### Exercise description:
Somewhere below, one line contains "Toute communication se" and a later line contains "Contrat à distance". Output those two lines and everything between them exactly, and nothing else.
BEGIN Recorded information
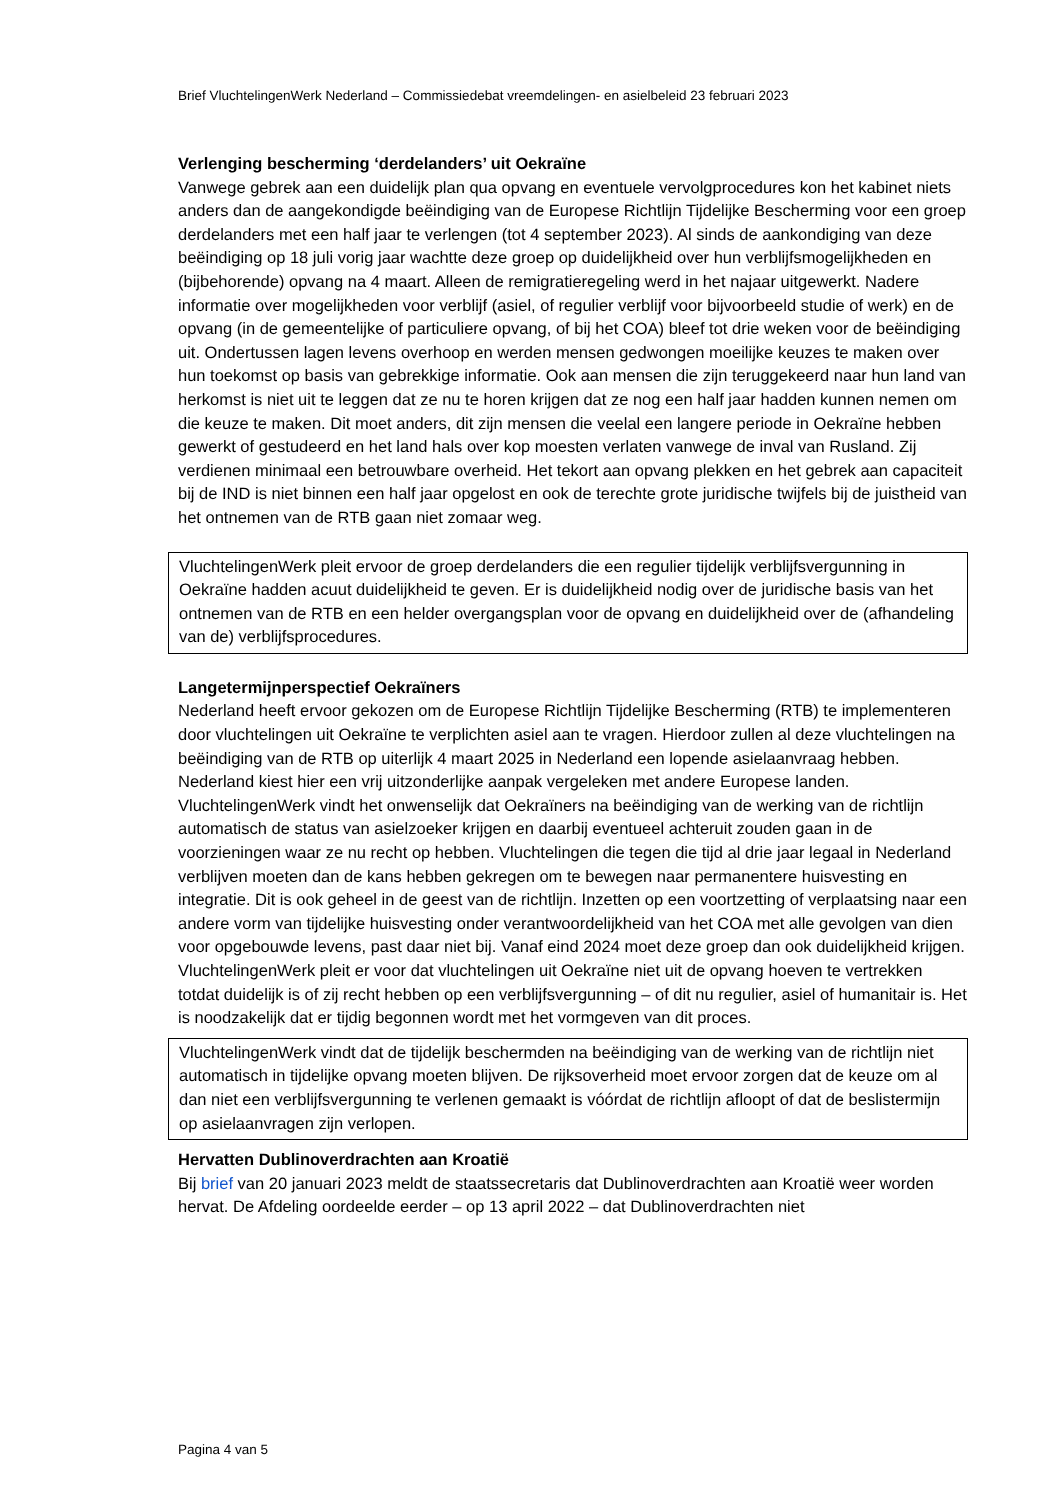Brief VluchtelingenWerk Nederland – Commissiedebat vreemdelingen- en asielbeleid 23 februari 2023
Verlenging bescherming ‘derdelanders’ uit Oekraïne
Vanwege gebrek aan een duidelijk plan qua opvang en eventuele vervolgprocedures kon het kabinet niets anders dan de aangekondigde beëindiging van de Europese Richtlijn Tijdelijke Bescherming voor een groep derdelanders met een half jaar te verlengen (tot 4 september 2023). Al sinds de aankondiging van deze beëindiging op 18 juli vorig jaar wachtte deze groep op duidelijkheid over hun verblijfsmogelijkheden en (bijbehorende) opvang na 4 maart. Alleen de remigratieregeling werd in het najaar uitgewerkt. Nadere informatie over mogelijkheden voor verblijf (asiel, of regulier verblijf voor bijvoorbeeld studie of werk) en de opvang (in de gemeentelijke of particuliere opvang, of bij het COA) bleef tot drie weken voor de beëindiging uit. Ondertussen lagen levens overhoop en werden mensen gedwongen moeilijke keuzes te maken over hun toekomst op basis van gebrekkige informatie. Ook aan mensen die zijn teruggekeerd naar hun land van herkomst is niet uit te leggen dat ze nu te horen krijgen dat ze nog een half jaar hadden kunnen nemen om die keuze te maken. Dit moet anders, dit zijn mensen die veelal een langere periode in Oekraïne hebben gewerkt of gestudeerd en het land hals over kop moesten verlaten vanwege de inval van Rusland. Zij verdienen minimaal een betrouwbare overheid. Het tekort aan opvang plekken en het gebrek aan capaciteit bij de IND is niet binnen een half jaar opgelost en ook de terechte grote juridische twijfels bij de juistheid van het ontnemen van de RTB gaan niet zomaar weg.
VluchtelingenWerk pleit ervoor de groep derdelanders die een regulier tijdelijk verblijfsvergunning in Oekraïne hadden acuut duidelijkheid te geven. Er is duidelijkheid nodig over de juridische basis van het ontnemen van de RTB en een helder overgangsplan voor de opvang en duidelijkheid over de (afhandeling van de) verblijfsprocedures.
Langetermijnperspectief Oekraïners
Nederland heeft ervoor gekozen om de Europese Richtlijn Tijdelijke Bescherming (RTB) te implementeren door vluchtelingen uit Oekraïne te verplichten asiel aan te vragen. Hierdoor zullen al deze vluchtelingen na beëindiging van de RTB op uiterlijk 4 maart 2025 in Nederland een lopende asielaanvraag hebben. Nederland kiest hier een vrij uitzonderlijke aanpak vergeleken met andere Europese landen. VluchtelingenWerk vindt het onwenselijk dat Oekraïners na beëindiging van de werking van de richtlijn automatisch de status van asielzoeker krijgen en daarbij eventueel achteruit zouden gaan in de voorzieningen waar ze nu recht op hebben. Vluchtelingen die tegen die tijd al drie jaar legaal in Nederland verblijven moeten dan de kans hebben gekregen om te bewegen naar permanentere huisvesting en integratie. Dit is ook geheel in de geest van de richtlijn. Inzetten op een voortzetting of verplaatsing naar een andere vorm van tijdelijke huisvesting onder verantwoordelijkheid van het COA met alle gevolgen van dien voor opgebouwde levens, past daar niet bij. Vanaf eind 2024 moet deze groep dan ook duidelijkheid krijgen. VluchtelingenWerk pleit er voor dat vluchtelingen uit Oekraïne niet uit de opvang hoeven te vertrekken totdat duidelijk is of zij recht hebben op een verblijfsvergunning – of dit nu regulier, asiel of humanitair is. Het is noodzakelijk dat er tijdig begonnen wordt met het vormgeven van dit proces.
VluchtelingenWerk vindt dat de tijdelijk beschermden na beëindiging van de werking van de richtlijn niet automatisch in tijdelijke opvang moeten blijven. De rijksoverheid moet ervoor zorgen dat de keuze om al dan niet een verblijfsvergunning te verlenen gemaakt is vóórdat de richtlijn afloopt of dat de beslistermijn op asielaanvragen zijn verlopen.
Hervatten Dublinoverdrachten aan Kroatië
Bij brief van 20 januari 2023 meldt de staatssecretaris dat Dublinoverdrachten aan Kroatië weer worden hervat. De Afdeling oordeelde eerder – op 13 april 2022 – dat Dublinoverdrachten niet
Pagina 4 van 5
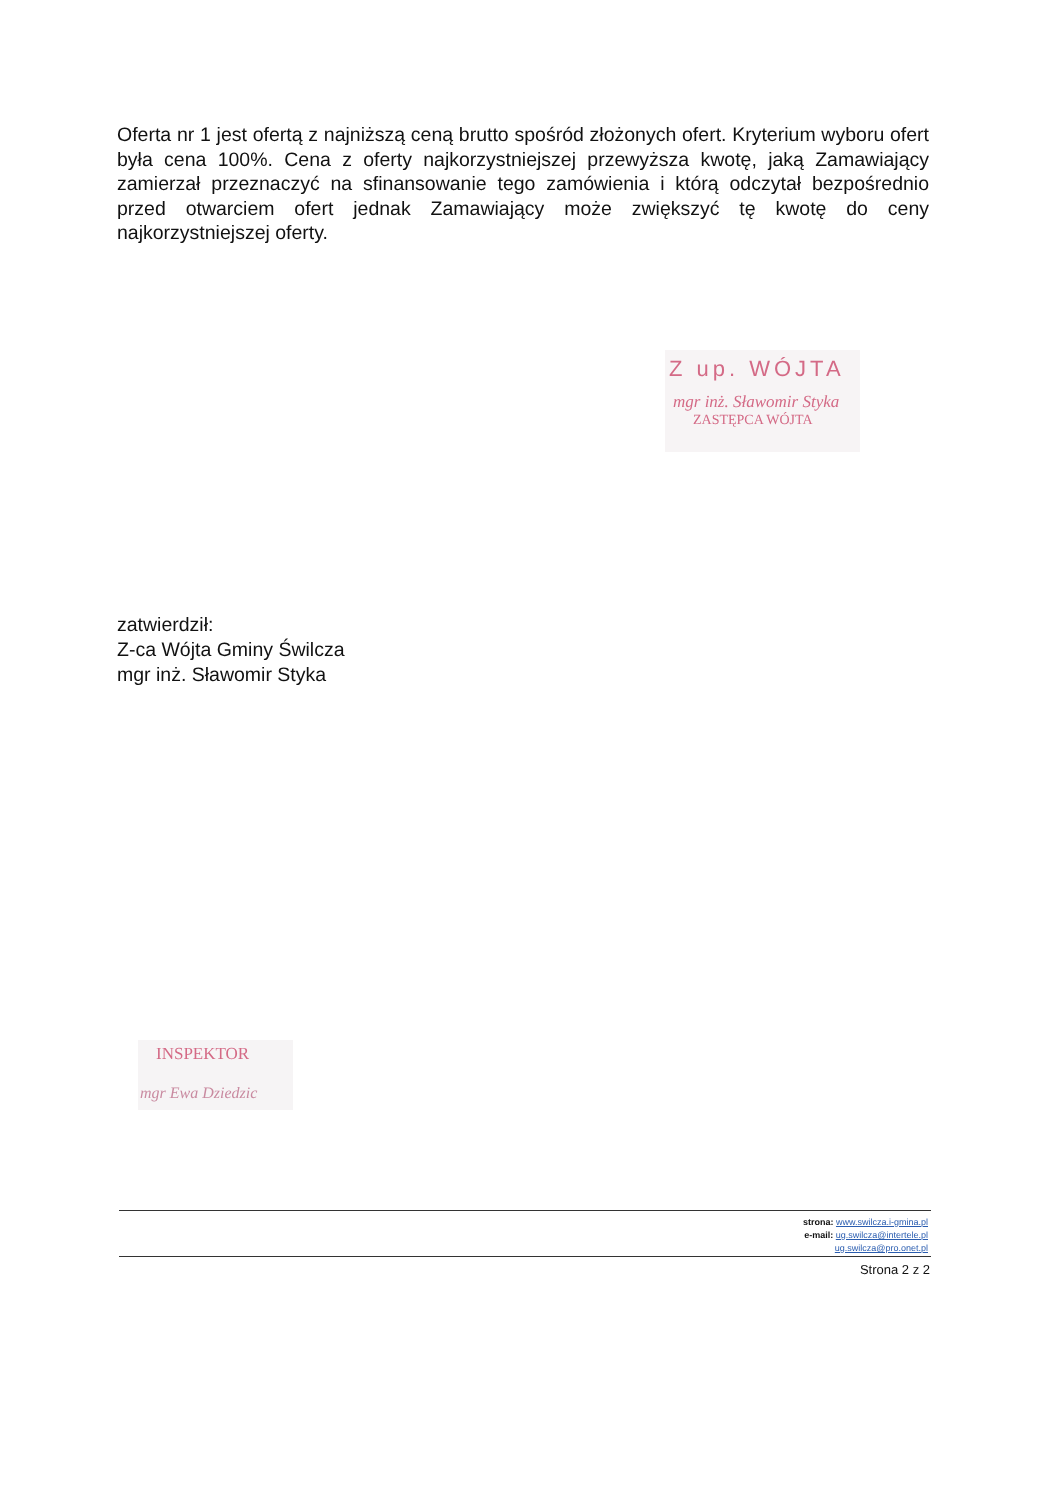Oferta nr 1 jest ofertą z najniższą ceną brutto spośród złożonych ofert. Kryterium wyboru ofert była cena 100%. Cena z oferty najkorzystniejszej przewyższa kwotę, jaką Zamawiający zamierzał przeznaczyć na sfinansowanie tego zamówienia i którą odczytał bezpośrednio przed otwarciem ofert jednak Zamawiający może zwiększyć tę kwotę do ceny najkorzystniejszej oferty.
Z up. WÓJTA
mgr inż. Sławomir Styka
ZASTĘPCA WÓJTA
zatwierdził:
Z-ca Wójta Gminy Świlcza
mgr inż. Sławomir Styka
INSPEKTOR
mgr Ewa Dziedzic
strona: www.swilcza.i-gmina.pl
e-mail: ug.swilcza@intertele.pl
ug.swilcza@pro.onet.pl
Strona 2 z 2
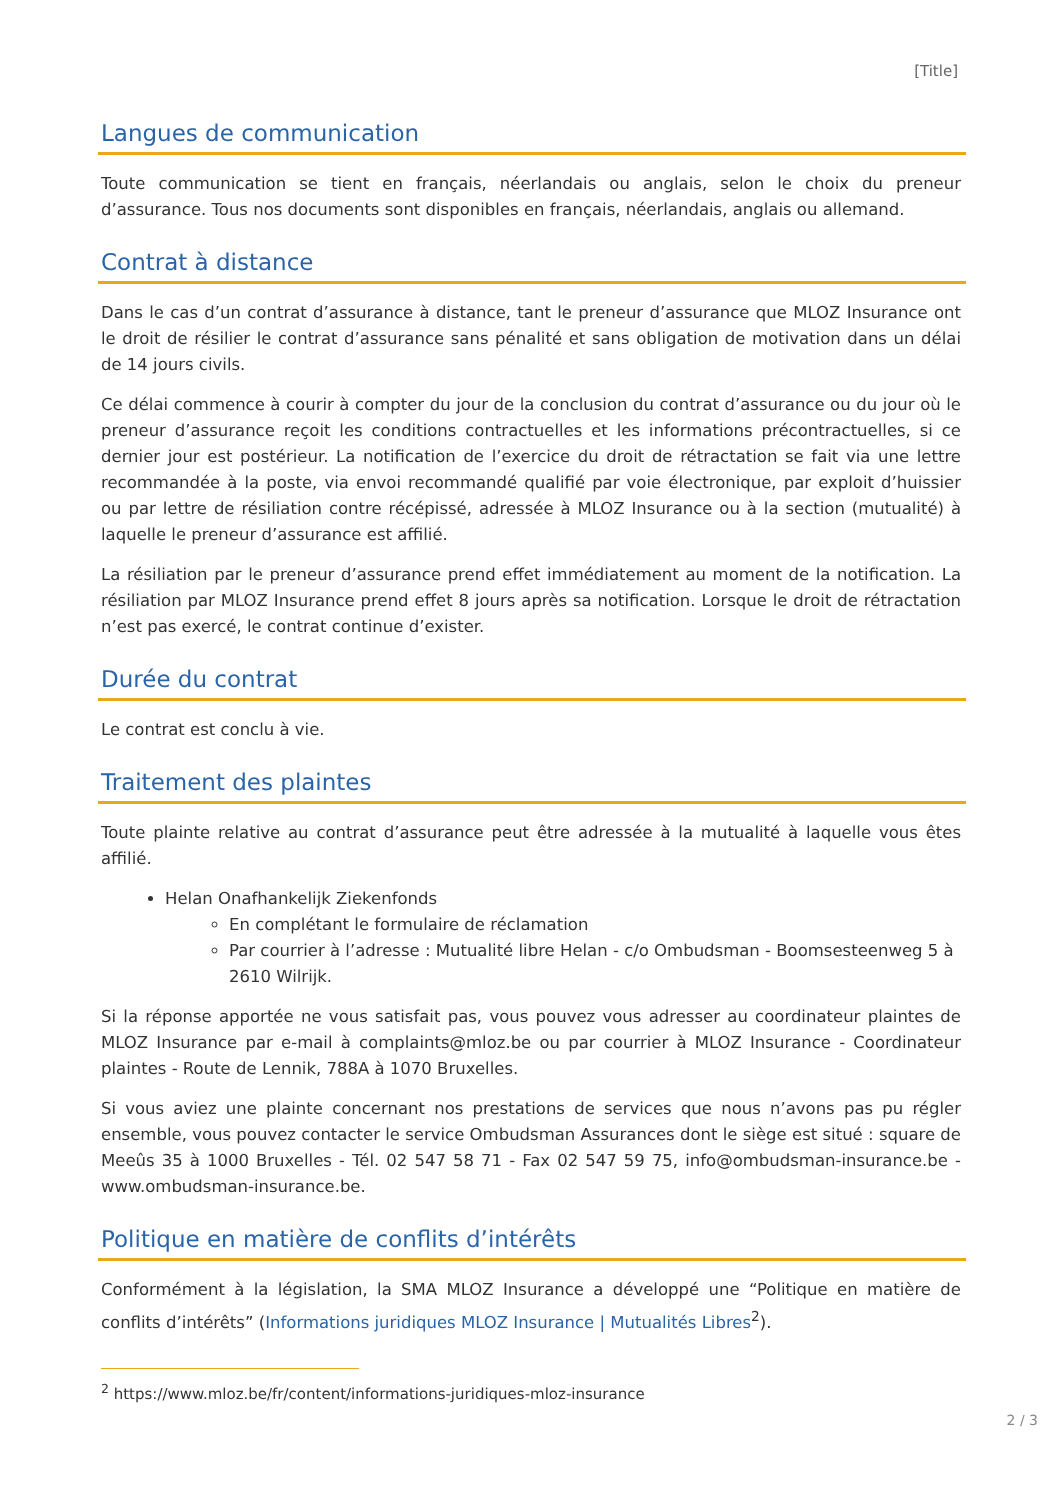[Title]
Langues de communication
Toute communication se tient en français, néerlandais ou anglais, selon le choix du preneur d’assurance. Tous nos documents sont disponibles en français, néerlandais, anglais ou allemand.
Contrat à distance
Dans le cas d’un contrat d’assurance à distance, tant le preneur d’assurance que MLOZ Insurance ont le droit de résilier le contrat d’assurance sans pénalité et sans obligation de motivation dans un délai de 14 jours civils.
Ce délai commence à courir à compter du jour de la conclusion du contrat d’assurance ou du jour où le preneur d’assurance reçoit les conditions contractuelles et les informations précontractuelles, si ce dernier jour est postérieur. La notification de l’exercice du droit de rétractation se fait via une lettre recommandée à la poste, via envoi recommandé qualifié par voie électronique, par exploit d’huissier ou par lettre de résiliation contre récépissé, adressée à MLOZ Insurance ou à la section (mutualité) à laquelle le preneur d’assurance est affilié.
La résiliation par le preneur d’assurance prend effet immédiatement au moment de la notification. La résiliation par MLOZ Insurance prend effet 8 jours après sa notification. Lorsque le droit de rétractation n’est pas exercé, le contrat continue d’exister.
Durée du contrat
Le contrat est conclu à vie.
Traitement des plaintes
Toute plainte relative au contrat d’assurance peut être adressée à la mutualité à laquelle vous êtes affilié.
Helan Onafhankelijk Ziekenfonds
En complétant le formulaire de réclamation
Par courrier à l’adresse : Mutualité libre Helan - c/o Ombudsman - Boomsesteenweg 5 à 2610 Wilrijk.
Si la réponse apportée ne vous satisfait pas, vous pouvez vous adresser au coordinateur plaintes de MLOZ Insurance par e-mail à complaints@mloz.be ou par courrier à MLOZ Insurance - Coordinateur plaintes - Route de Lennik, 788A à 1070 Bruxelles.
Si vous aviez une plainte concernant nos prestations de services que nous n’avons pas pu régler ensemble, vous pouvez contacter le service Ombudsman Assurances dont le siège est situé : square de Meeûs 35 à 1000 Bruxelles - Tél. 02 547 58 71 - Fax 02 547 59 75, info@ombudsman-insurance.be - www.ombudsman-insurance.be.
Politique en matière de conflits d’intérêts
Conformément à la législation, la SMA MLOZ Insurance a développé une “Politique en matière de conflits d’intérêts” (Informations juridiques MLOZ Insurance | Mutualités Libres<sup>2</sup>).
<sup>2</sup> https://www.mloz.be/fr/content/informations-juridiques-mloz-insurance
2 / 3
END Recorded information
### Exercise answer:
Toute communication se tient en français, néerlandais ou anglais, selon le choix du preneur d’assurance. Tous nos documents sont disponibles en français, néerlandais, anglais ou allemand.
Contrat à distance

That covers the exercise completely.